## EXTRACTED RECORDS
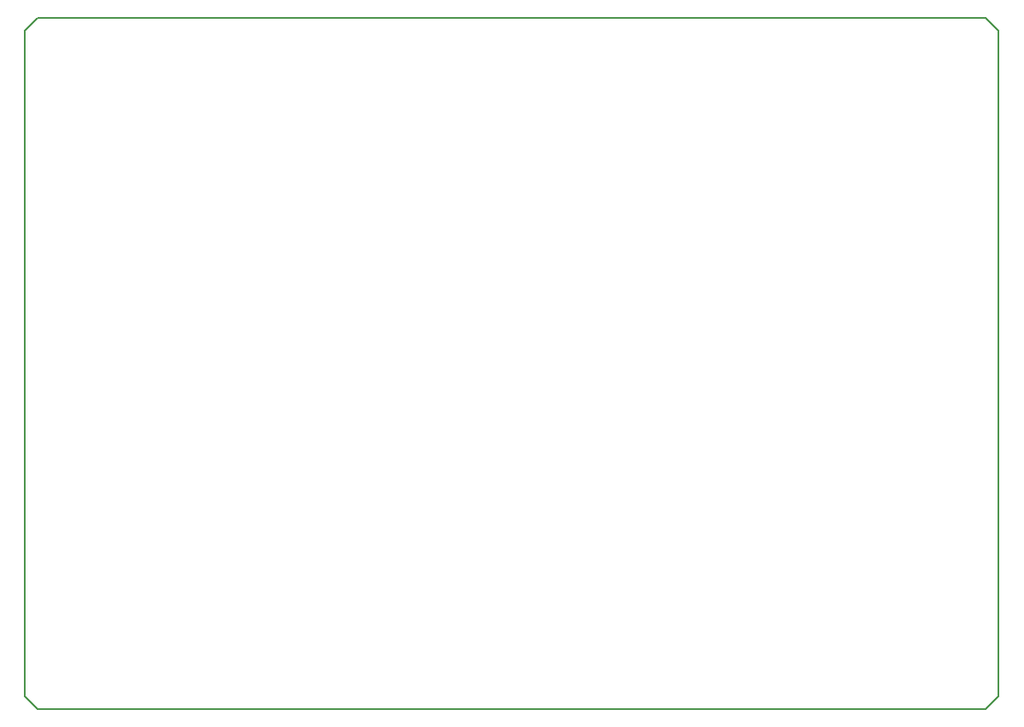
<source format=gbp>
G04 #@! TF.GenerationSoftware,KiCad,Pcbnew,6.0.0-rc1-unknown-7c960aa~66~ubuntu18.04.1*
G04 #@! TF.CreationDate,2019-03-05T20:53:04-05:00*
G04 #@! TF.ProjectId,backdash_v1.5,6261636B646173685F76312E352E6B69,rev?*
G04 #@! TF.SameCoordinates,Original*
G04 #@! TF.FileFunction,Paste,Bot*
G04 #@! TF.FilePolarity,Positive*
%FSLAX46Y46*%
G04 Gerber Fmt 4.6, Leading zero omitted, Abs format (unit mm)*
G04 Created by KiCad (PCBNEW 6.0.0-rc1-unknown-7c960aa~66~ubuntu18.04.1) date Tue 05 Mar 2019 08:53:04 PM EST*
%MOMM*%
%LPD*%
G01*
G04 APERTURE LIST*
%ADD10C,0.150000*%
G04 APERTURE END LIST*
D10*
X62230000Y-19050000D02*
X63500000Y-17780000D01*
X62230000Y-85090000D02*
X62230000Y-19050000D01*
X63500000Y-86360000D02*
X62230000Y-85090000D01*
X157480000Y-86360000D02*
X63500000Y-86360000D01*
X158750000Y-85090000D02*
X157480000Y-86360000D01*
X158750000Y-19050000D02*
X158750000Y-85090000D01*
X157480000Y-17780000D02*
X158750000Y-19050000D01*
X63500000Y-17780000D02*
X157480000Y-17780000D01*
M02*

</source>
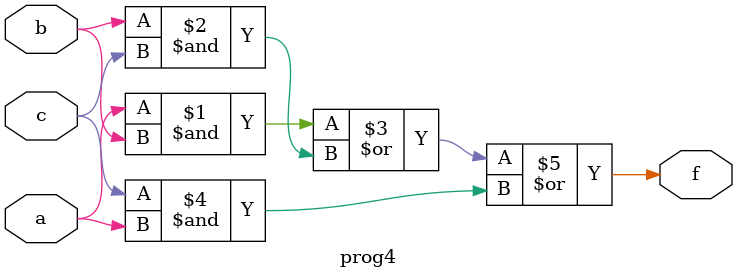
<source format=v>
module prog4(a, b, c, f);
input a, b, c;
output f;
assign f = (a&b)|(b&c)|(c&a);
endmodule

</source>
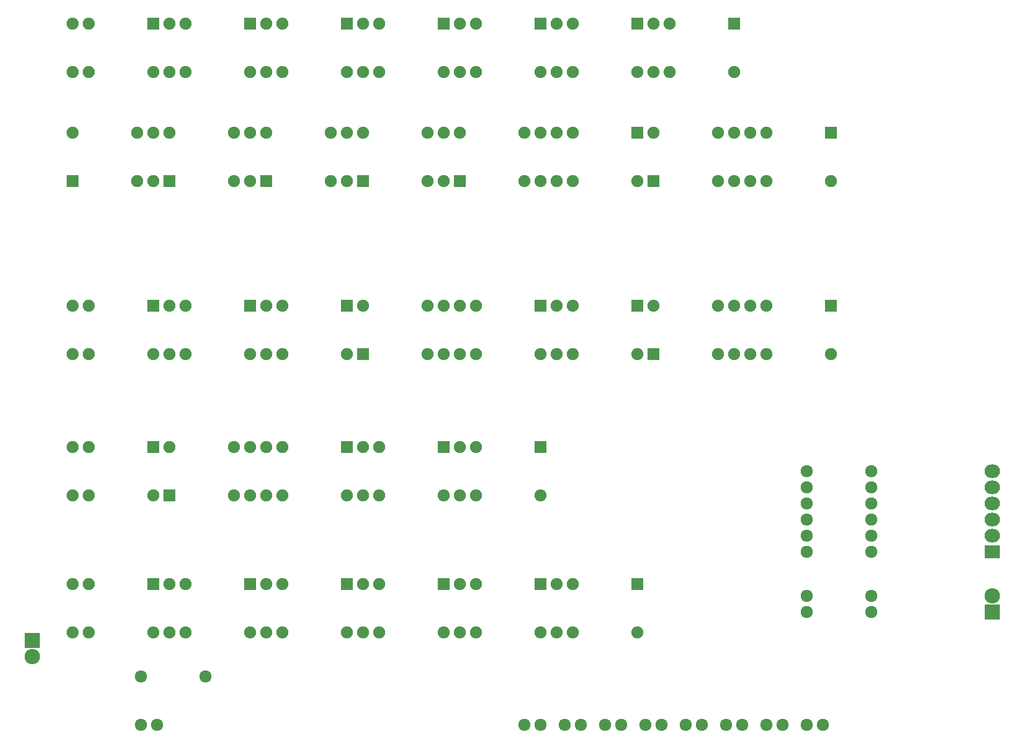
<source format=gts>
G04 #@! TF.FileFunction,Soldermask,Top*
%FSLAX46Y46*%
G04 Gerber Fmt 4.6, Leading zero omitted, Abs format (unit mm)*
G04 Created by KiCad (PCBNEW (2014-12-04 BZR 5312)-product) date 4/25/2015 12:46:18 PM*
%MOMM*%
G01*
G04 APERTURE LIST*
%ADD10C,0.100000*%
%ADD11C,1.900000*%
%ADD12R,1.900000X1.900000*%
%ADD13C,1.924000*%
%ADD14R,2.432000X2.432000*%
%ADD15O,2.432000X2.432000*%
%ADD16R,2.432000X2.127200*%
%ADD17O,2.432000X2.127200*%
G04 APERTURE END LIST*
D10*
D11*
X75247500Y-136207500D03*
X65087500Y-136207500D03*
X62547500Y-136207500D03*
X62547500Y-128587500D03*
D12*
X75247500Y-128587500D03*
D11*
X65087500Y-128587500D03*
X105727500Y-136207500D03*
X95567500Y-136207500D03*
X93027500Y-136207500D03*
X93027500Y-128587500D03*
D12*
X105727500Y-128587500D03*
D11*
X95567500Y-128587500D03*
X90487500Y-136207500D03*
X80327500Y-136207500D03*
X77787500Y-136207500D03*
X77787500Y-128587500D03*
D12*
X90487500Y-128587500D03*
D11*
X80327500Y-128587500D03*
X136207500Y-136207500D03*
X126047500Y-136207500D03*
X123507500Y-136207500D03*
X123507500Y-128587500D03*
D12*
X136207500Y-128587500D03*
D11*
X126047500Y-128587500D03*
X120967500Y-136207500D03*
X110807500Y-136207500D03*
X108267500Y-136207500D03*
X108267500Y-128587500D03*
D12*
X120967500Y-128587500D03*
D11*
X110807500Y-128587500D03*
X151447500Y-136207500D03*
X141287500Y-136207500D03*
X138747500Y-136207500D03*
X138747500Y-128587500D03*
D12*
X151447500Y-128587500D03*
D11*
X141287500Y-128587500D03*
X75247500Y-114617500D03*
X65087500Y-114617500D03*
X62547500Y-114617500D03*
X62547500Y-106997500D03*
D12*
X75247500Y-106997500D03*
D11*
X65087500Y-106997500D03*
X105727500Y-114617500D03*
X95567500Y-114617500D03*
X93027500Y-114617500D03*
X93027500Y-106997500D03*
D12*
X105727500Y-106997500D03*
D11*
X95567500Y-106997500D03*
X77787500Y-106997500D03*
X87947500Y-106997500D03*
X90487500Y-106997500D03*
X90487500Y-114617500D03*
D12*
X77787500Y-114617500D03*
D11*
X87947500Y-114617500D03*
X120967500Y-114617500D03*
X110807500Y-114617500D03*
X108267500Y-114617500D03*
X108267500Y-106997500D03*
D12*
X120967500Y-106997500D03*
D11*
X110807500Y-106997500D03*
X136207500Y-114617500D03*
X126047500Y-114617500D03*
X123507500Y-114617500D03*
X123507500Y-106997500D03*
D12*
X136207500Y-106997500D03*
D11*
X126047500Y-106997500D03*
X75247500Y-92392500D03*
X65087500Y-92392500D03*
X62547500Y-92392500D03*
X62547500Y-84772500D03*
D12*
X75247500Y-84772500D03*
D11*
X65087500Y-84772500D03*
X90487500Y-92392500D03*
X80327500Y-92392500D03*
X77787500Y-92392500D03*
X77787500Y-84772500D03*
D12*
X90487500Y-84772500D03*
D11*
X80327500Y-84772500D03*
X105727500Y-92392500D03*
X95567500Y-92392500D03*
X93027500Y-92392500D03*
X93027500Y-84772500D03*
D12*
X105727500Y-84772500D03*
D11*
X95567500Y-84772500D03*
X108267500Y-84772500D03*
X118427500Y-84772500D03*
X120967500Y-84772500D03*
X120967500Y-92392500D03*
D12*
X108267500Y-92392500D03*
D11*
X118427500Y-92392500D03*
X151447500Y-92392500D03*
X141287500Y-92392500D03*
X138747500Y-92392500D03*
X138747500Y-84772500D03*
D12*
X151447500Y-84772500D03*
D11*
X141287500Y-84772500D03*
X136207500Y-92392500D03*
X126047500Y-92392500D03*
X123507500Y-92392500D03*
X123507500Y-84772500D03*
D12*
X136207500Y-84772500D03*
D11*
X126047500Y-84772500D03*
X153987500Y-84772500D03*
X164147500Y-84772500D03*
X166687500Y-84772500D03*
X166687500Y-92392500D03*
D12*
X153987500Y-92392500D03*
D11*
X164147500Y-92392500D03*
X181927500Y-92392500D03*
X171767500Y-92392500D03*
X169227500Y-92392500D03*
X169227500Y-84772500D03*
D12*
X181927500Y-84772500D03*
D11*
X171767500Y-84772500D03*
X75247500Y-47942500D03*
X65087500Y-47942500D03*
X62547500Y-47942500D03*
X62547500Y-40322500D03*
D12*
X75247500Y-40322500D03*
D11*
X65087500Y-40322500D03*
X90487500Y-47942500D03*
X80327500Y-47942500D03*
X77787500Y-47942500D03*
X77787500Y-40322500D03*
D12*
X90487500Y-40322500D03*
D11*
X80327500Y-40322500D03*
X105727500Y-47942500D03*
X95567500Y-47942500D03*
X93027500Y-47942500D03*
X93027500Y-40322500D03*
D12*
X105727500Y-40322500D03*
D11*
X95567500Y-40322500D03*
X120967500Y-47942500D03*
X110807500Y-47942500D03*
X108267500Y-47942500D03*
X108267500Y-40322500D03*
D12*
X120967500Y-40322500D03*
D11*
X110807500Y-40322500D03*
X151447500Y-47942500D03*
X141287500Y-47942500D03*
X138747500Y-47942500D03*
X138747500Y-40322500D03*
D12*
X151447500Y-40322500D03*
D11*
X141287500Y-40322500D03*
X136207500Y-47942500D03*
X126047500Y-47942500D03*
X123507500Y-47942500D03*
X123507500Y-40322500D03*
D12*
X136207500Y-40322500D03*
D11*
X126047500Y-40322500D03*
X166687500Y-47942500D03*
X156527500Y-47942500D03*
X153987500Y-47942500D03*
X153987500Y-40322500D03*
D12*
X166687500Y-40322500D03*
D11*
X156527500Y-40322500D03*
X93027500Y-57467500D03*
X103187500Y-57467500D03*
X105727500Y-57467500D03*
X105727500Y-65087500D03*
D12*
X93027500Y-65087500D03*
D11*
X103187500Y-65087500D03*
X62547500Y-57467500D03*
X72707500Y-57467500D03*
X75247500Y-57467500D03*
X75247500Y-65087500D03*
D12*
X62547500Y-65087500D03*
D11*
X72707500Y-65087500D03*
X77787500Y-57467500D03*
X87947500Y-57467500D03*
X90487500Y-57467500D03*
X90487500Y-65087500D03*
D12*
X77787500Y-65087500D03*
D11*
X87947500Y-65087500D03*
X108267500Y-57467500D03*
X118427500Y-57467500D03*
X120967500Y-57467500D03*
X120967500Y-65087500D03*
D12*
X108267500Y-65087500D03*
D11*
X118427500Y-65087500D03*
X123507500Y-57467500D03*
X133667500Y-57467500D03*
X136207500Y-57467500D03*
X136207500Y-65087500D03*
D12*
X123507500Y-65087500D03*
D11*
X133667500Y-65087500D03*
X181927500Y-65087500D03*
X171767500Y-65087500D03*
X169227500Y-65087500D03*
X169227500Y-57467500D03*
D12*
X181927500Y-57467500D03*
D11*
X171767500Y-57467500D03*
X151447500Y-65087500D03*
X141287500Y-65087500D03*
X138747500Y-65087500D03*
X138747500Y-57467500D03*
D12*
X151447500Y-57467500D03*
D11*
X141287500Y-57467500D03*
X153987500Y-57467500D03*
X164147500Y-57467500D03*
X166687500Y-57467500D03*
X166687500Y-65087500D03*
D12*
X153987500Y-65087500D03*
D11*
X164147500Y-65087500D03*
D13*
X73342500Y-143192500D03*
X83502500Y-143192500D03*
X188277500Y-130492500D03*
X178117500Y-130492500D03*
X188277500Y-133032500D03*
X178117500Y-133032500D03*
X188277500Y-110807500D03*
X178117500Y-110807500D03*
X188277500Y-113347500D03*
X178117500Y-113347500D03*
X188277500Y-115887500D03*
X178117500Y-115887500D03*
X188277500Y-118427500D03*
X178117500Y-118427500D03*
X188277500Y-120967500D03*
X178117500Y-120967500D03*
X188277500Y-123507500D03*
X178117500Y-123507500D03*
D14*
X56197500Y-137477500D03*
D15*
X56197500Y-140017500D03*
D14*
X207327500Y-133032500D03*
D15*
X207327500Y-130492500D03*
D16*
X207327500Y-123507500D03*
D17*
X207327500Y-120967500D03*
X207327500Y-118427500D03*
X207327500Y-115887500D03*
X207327500Y-113347500D03*
X207327500Y-110807500D03*
D13*
X75882500Y-150812500D03*
X73342500Y-150812500D03*
X136207500Y-150812500D03*
X133667500Y-150812500D03*
X161607500Y-150812500D03*
X159067500Y-150812500D03*
X142557500Y-150812500D03*
X140017500Y-150812500D03*
X148907500Y-150812500D03*
X146367500Y-150812500D03*
X155257500Y-150812500D03*
X152717500Y-150812500D03*
X167957500Y-150812500D03*
X165417500Y-150812500D03*
X174307500Y-150812500D03*
X171767500Y-150812500D03*
X180657500Y-150812500D03*
X178117500Y-150812500D03*
M02*

</source>
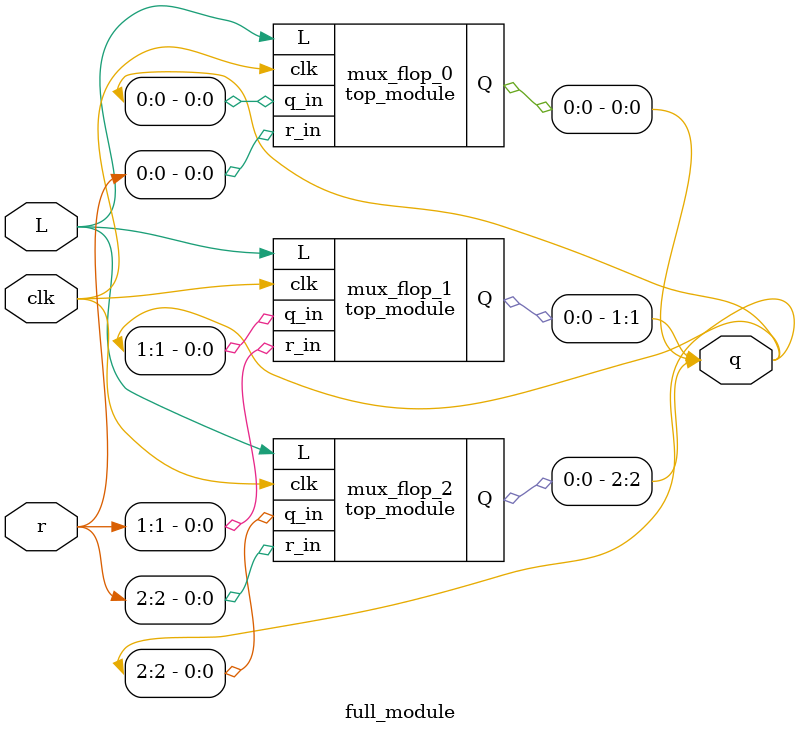
<source format=sv>
module top_module(
    input clk,
    input L,
    input q_in,
    input r_in,
    output reg Q
);

    always @(posedge clk) begin
        if (L) begin
            Q <= r_in;
        end else begin
            Q <= q_in;
        end
    end

endmodule
module full_module (
    input [2:0] r,
    input L,
    input clk,
    output reg [2:0] q
);

    top_module mux_flop_0 (
        .clk(clk),
        .L(L),
        .q_in(q[0]),
        .r_in(r[0]),
        .Q(q[0])
    );

    top_module mux_flop_1 (
        .clk(clk),
        .L(L),
        .q_in(q[1]),
        .r_in(r[1]),
        .Q(q[1])
    );

    top_module mux_flop_2 (
        .clk(clk),
        .L(L),
        .q_in({q[1] ^ q[2], q[0], q[2]}),
        .r_in(r[2]),
        .Q(q[2])
    );

endmodule

</source>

## WORK INSTRUCTION
For this exercise, return every line from the data that holds the string "format".

## SOLVED PROBLEM
<source format=gbp>
G04 Gerber Fmt 4.6, Leading zero omitted, Abs format (unit mm)*
<source format=v>
<source format=gts>
G04 Gerber Fmt 4.6, Leading zero omitted, Abs format (unit mm)*
<source format=sv>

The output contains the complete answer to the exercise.